=== Section Start ===
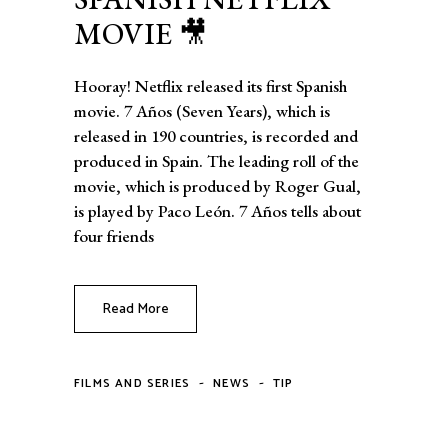
MOVIE 🎥
Hooray! Netflix released its first Spanish
movie. 7 Años (Seven Years), which is
released in 190 countries, is recorded and
produced in Spain. The leading roll of the
movie, which is produced by Roger Gual,
is played by Paco León. 7 Años tells about
four friends
Read More
-
-
FILMS AND SERIES
NEWS
TIP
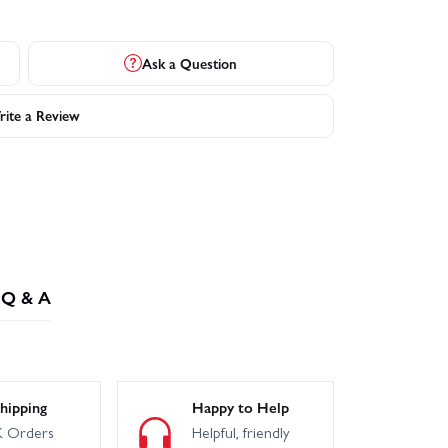
Ask a Question
ite a Review
Q & A
hipping
Happy to Help
 Orders
Helpful, friendly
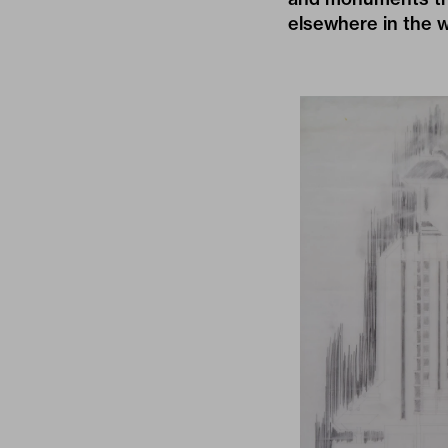
elsewhere in the w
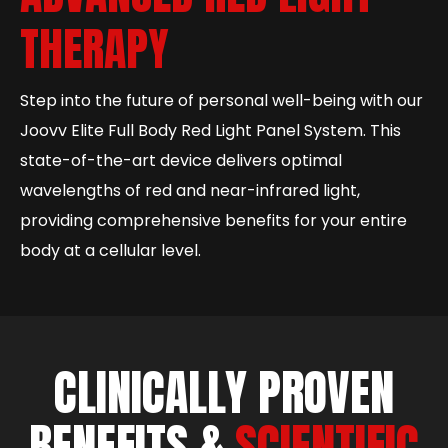
THERAPY
Step into the future of personal well-being with our
Joovv Elite Full Body Red Light Panel System. This
state-of-the-art device delivers optimal
wavelengths of red and near-infrared light,
providing comprehensive benefits for your entire
body at a cellular level.
CLINICALLY PROVEN
BENEFITS &
SCIENTIFIC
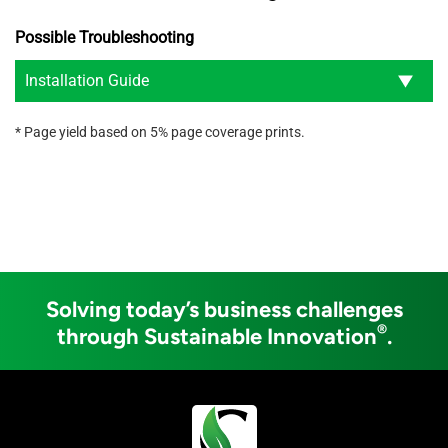
Possible Troubleshooting
Installation Guide
* Page yield based on 5% page coverage prints.
Solving today’s business challenges
®
through Sustainable Innovation
.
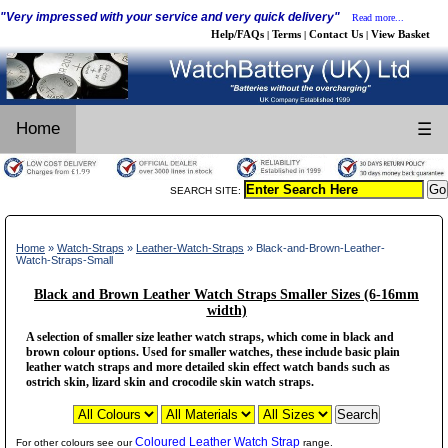
"Very impressed with your service and very quick delivery"
Read more...
Help/FAQs
Terms
Contact Us
View Basket
|
|
|
Home
☰
SEARCH SITE:
Home
»
Watch-Straps
»
Leather-Watch-Straps
» Black-and-Brown-Leather-
Watch-Straps-Small
Black and Brown Leather Watch Straps Smaller Sizes (6-16mm
width)
A selection of smaller size leather watch straps, which come in black and
brown colour options. Used for smaller watches, these include basic plain
leather watch straps and more detailed skin effect watch bands such as
ostrich skin, lizard skin and crocodile skin watch straps.
Coloured Leather Watch Strap
For other colours see our
range.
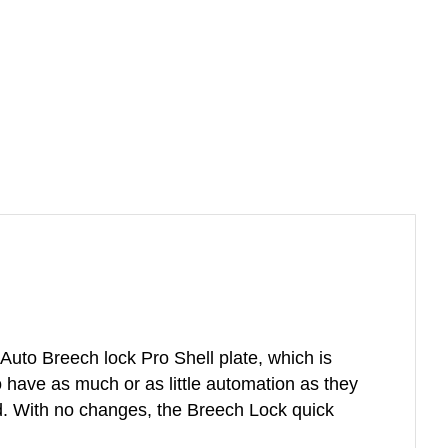
uto Breech lock Pro Shell plate, which is
o have as much or as little automation as they
d. With no changes, the Breech Lock quick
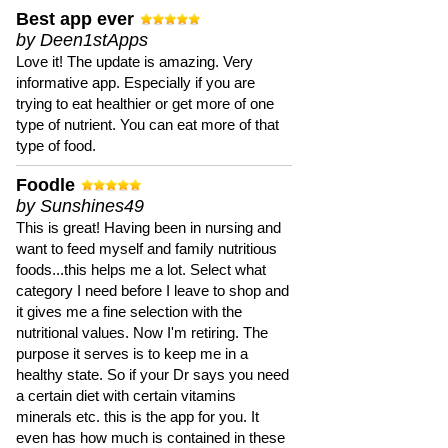
Best app ever
by Deen1stApps
Love it! The update is amazing. Very
informative app. Especially if you are
trying to eat healthier or get more of one
type of nutrient. You can eat more of that
type of food.
Foodle
by Sunshines49
This is great! Having been in nursing and
want to feed myself and family nutritious
foods...this helps me a lot. Select what
category I need before I leave to shop and
it gives me a fine selection with the
nutritional values. Now I'm retiring. The
purpose it serves is to keep me in a
healthy state. So if your Dr says you need
a certain diet with certain vitamins
minerals etc. this is the app for you. It
even has how much is contained in these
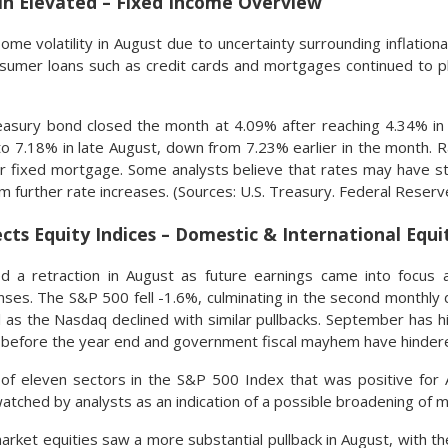
n Elevated – Fixed Income Overview
ome volatility in August due to uncertainty surrounding inflatio
onsumer loans such as credit cards and mortgages continued to 
easury bond closed the month at 4.09% after reaching 4.34% in
to 7.18% in late August, down from 7.23% earlier in the month. 
 fixed mortgage. Some analysts believe that rates may have st
 further rate increases. (Sources: U.S. Treasury. Federal Reserv
ects Equity Indices – Domestic & International Equ
 a retraction in August as future earnings came into focus alo
es. The S&P 500 fell -1.6%, culminating in the second monthly 
l as the Nasdaq declined with similar pullbacks. September has hi
ty before the year end and government fiscal mayhem have hinder
of eleven sectors in the S&P 500 Index that was positive for A
watched by analysts as an indication of a possible broadening of
arket equities saw a more substantial pullback in August, with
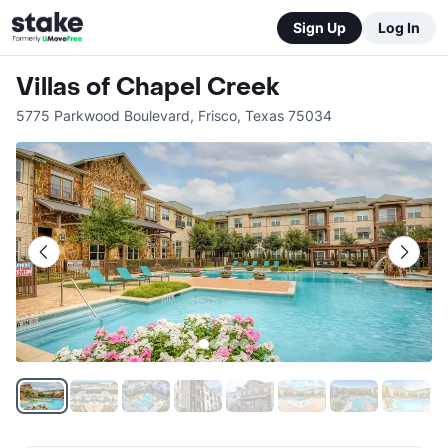
Sign Up
Log In
Villas of Chapel Creek
5775 Parkwood Boulevard
,
Frisco
,
Texas
75034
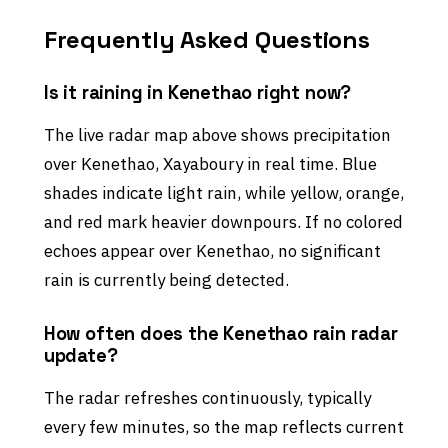
Frequently Asked Questions
Is it raining in Kenethao right now?
The live radar map above shows precipitation
over Kenethao, Xayaboury in real time. Blue
shades indicate light rain, while yellow, orange,
and red mark heavier downpours. If no colored
echoes appear over Kenethao, no significant
rain is currently being detected.
How often does the Kenethao rain radar
update?
The radar refreshes continuously, typically
every few minutes, so the map reflects current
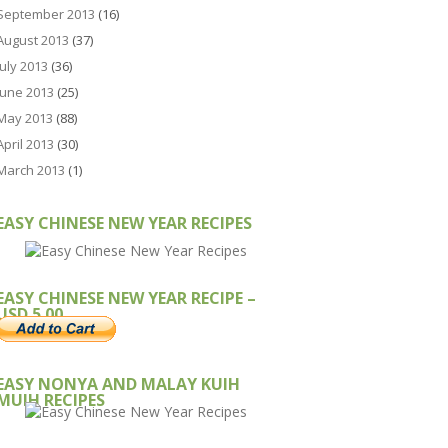
September 2013
(16)
August 2013
(37)
July 2013
(36)
June 2013
(25)
May 2013
(88)
April 2013
(30)
March 2013
(1)
EASY CHINESE NEW YEAR RECIPES
EASY CHINESE NEW YEAR RECIPE –
USD 5.00
EASY NONYA AND MALAY KUIH
MUIH RECIPES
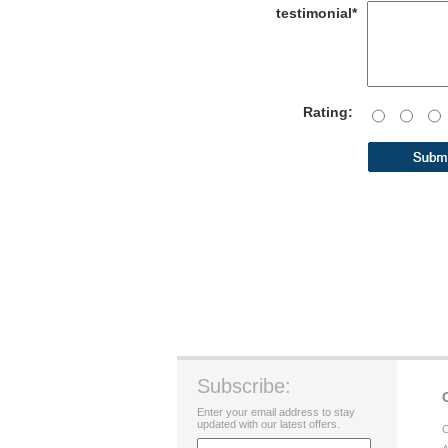
testimonial*
Rating:
Subscribe:
Enter your email address to stay
updated with our latest offers.
C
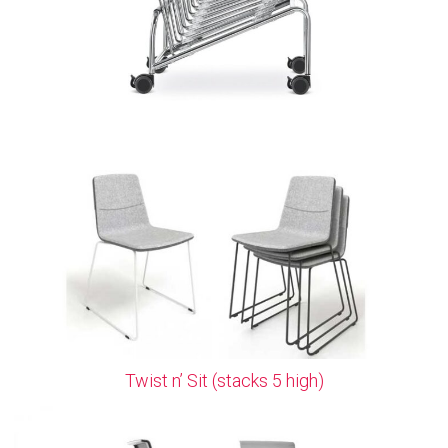
Twist n’ Sit (stacks 5 high)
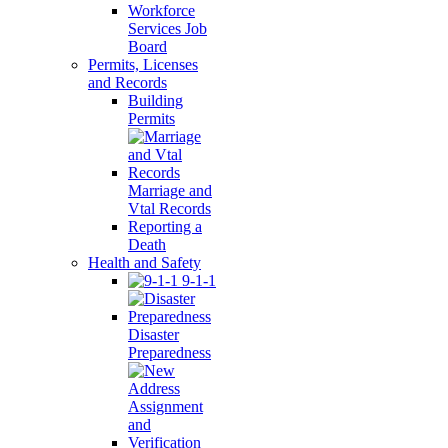
Workforce
Services Job
Board
Permits, Licenses
and Records
Building
Permits
Marriage and
Vtal Records
Reporting a
Death
Health and Safety
9-1-1
Disaster
Preparedness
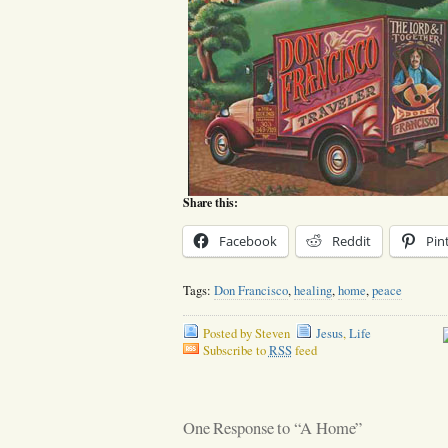
Share this:
Facebook
Reddit
Pin
Tags:
Don Francisco
,
healing
,
home
,
peace
Posted by Steven
Jesus
,
Life
Subscribe to
RSS
feed
One Response to “A Home”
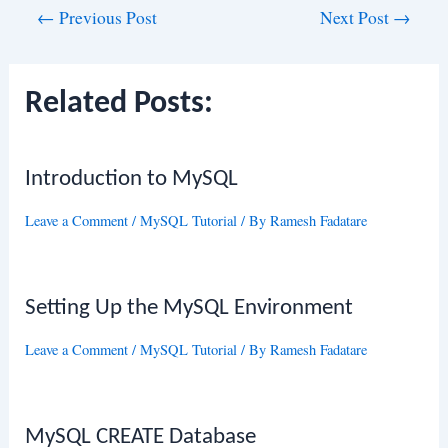
Post
←
Previous Post
Next Post
→
navigation
Related Posts:
Introduction to MySQL
Leave a Comment
/
MySQL Tutorial
/ By
Ramesh Fadatare
Setting Up the MySQL Environment
Leave a Comment
/
MySQL Tutorial
/ By
Ramesh Fadatare
MySQL CREATE Database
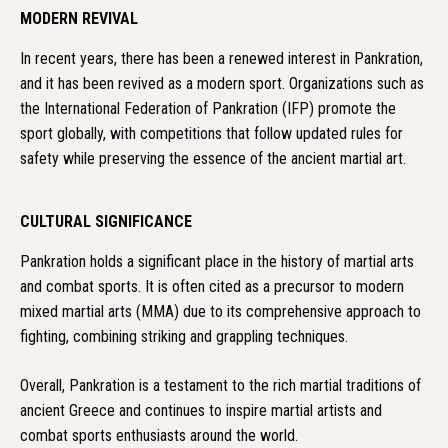
MODERN REVIVAL
In recent years, there has been a renewed interest in Pankration,
and it has been revived as a modern sport. Organizations such as
the International Federation of Pankration (IFP) promote the
sport globally, with competitions that follow updated rules for
safety while preserving the essence of the ancient martial art.
CULTURAL SIGNIFICANCE
Pankration holds a significant place in the history of martial arts
and combat sports. It is often cited as a precursor to modern
mixed martial arts (MMA) due to its comprehensive approach to
fighting, combining striking and grappling techniques.
Overall, Pankration is a testament to the rich martial traditions of
ancient Greece and continues to inspire martial artists and
combat sports enthusiasts around the world.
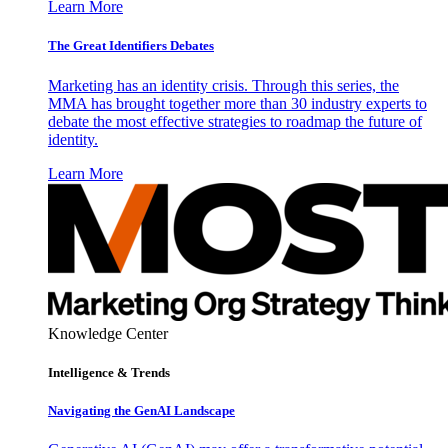
Learn More
The Great Identifiers Debates
Marketing has an identity crisis. Through this series, the
MMA has brought together more than 30 industry experts to
debate the most effective strategies to roadmap the future of
identity.
Learn More
Knowledge Center
Intelligence & Trends
Navigating the GenAI Landscape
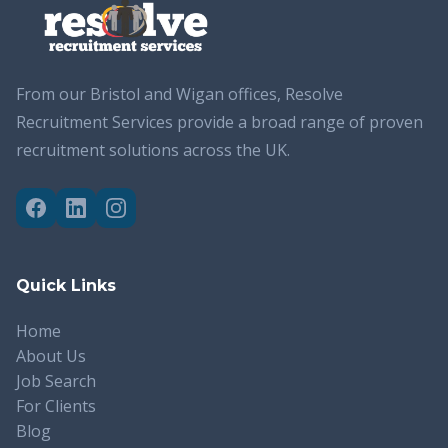
From our Bristol and Wigan offices, Resolve
Recruitment Services provide a broad range of proven
recruitment solutions across the UK.
Quick Links
Home
About Us
Job Search
For Clients
Blog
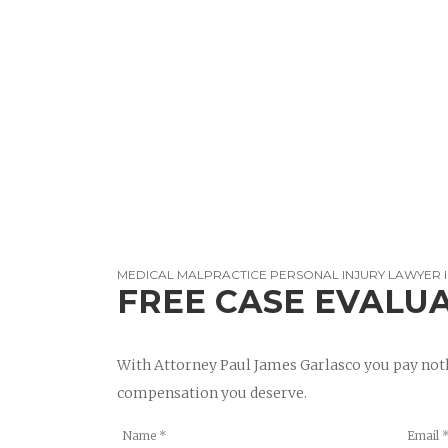
MEDICAL MALPRACTICE PERSONAL INJURY LAWYER 
FREE CASE EVALU
With Attorney Paul James Garlasco you pay noth
compensation you deserve.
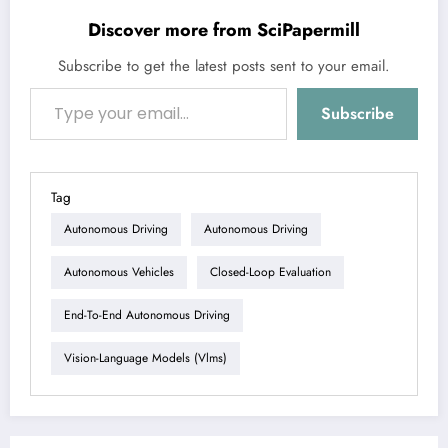
Discover more from SciPapermill
Subscribe to get the latest posts sent to your email.
Type your email…
Subscribe
Tag
Autonomous Driving
Autonomous Driving
Autonomous Vehicles
Closed-Loop Evaluation
End-To-End Autonomous Driving
Vision-Language Models (vlms)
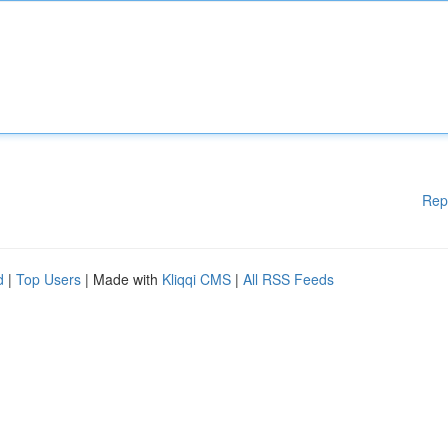
Rep
d
|
Top Users
| Made with
Kliqqi CMS
|
All RSS Feeds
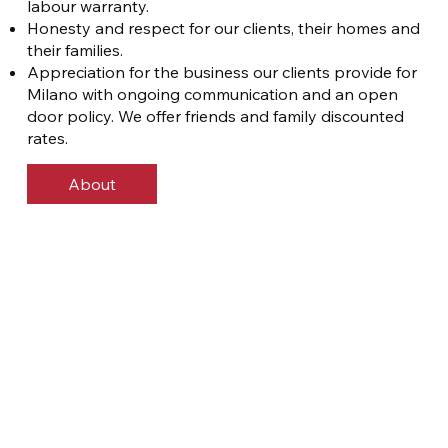
labour warranty.
Honesty and respect for our clients, their homes and
their families.
Appreciation for the business our clients provide for
Milano with ongoing communication and an open
door policy. We offer friends and family discounted
rates.
About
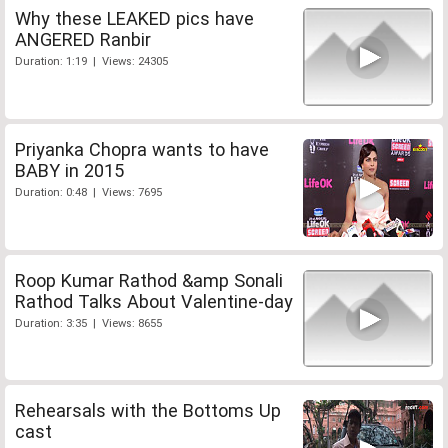
Why these LEAKED pics have
ANGERED Ranbir
Duration: 1:19 | Views: 24305
Priyanka Chopra wants to have
BABY in 2015
Duration: 0:48 | Views: 7695
Roop Kumar Rathod &amp Sonali
Rathod Talks About Valentine-day
Duration: 3:35 | Views: 8655
Rehearsals with the Bottoms Up
cast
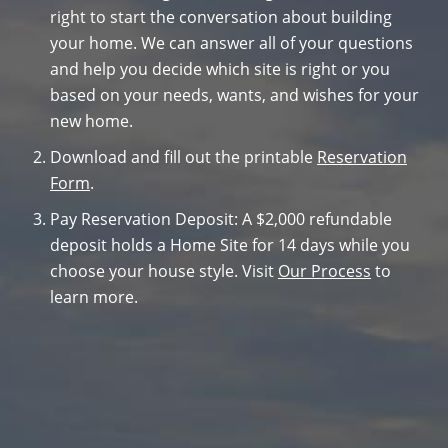
right to start the conversation about building
your home. We can answer all of your questions
and help you decide which site is right or you
based on your needs, wants, and wishes for your
new home.
Download and fill out the printable
Reservation
Form
.
Pay Reservation Deposit: A $2,000 refundable
deposit holds a Home Site for 14 days while you
choose your house style. Visit
Our Process
to
learn more.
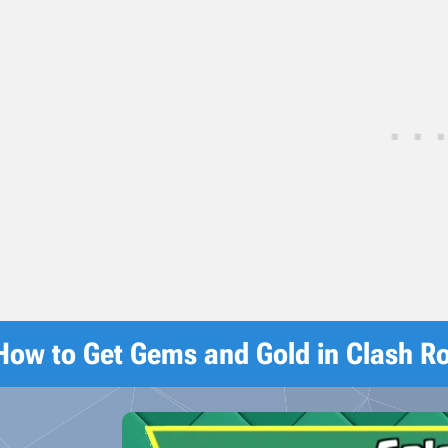
How to Get Gems and Gold in Clash R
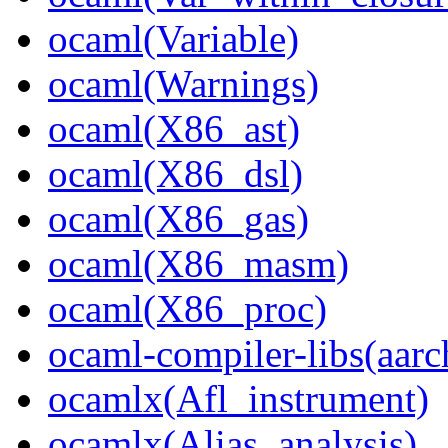
ocaml(Variable)
ocaml(Warnings)
ocaml(X86_ast)
ocaml(X86_dsl)
ocaml(X86_gas)
ocaml(X86_masm)
ocaml(X86_proc)
ocaml-compiler-libs(aarc
ocamlx(Afl_instrument)
ocamlx(Alias_analysis)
=== Section End ===
§ **YOUR ASSIGNMENT**
In the material above, how many lines contain the string "martial"? Respond with that number by itself.

§ **RESPONSE FOR THIS EXERCISE**
5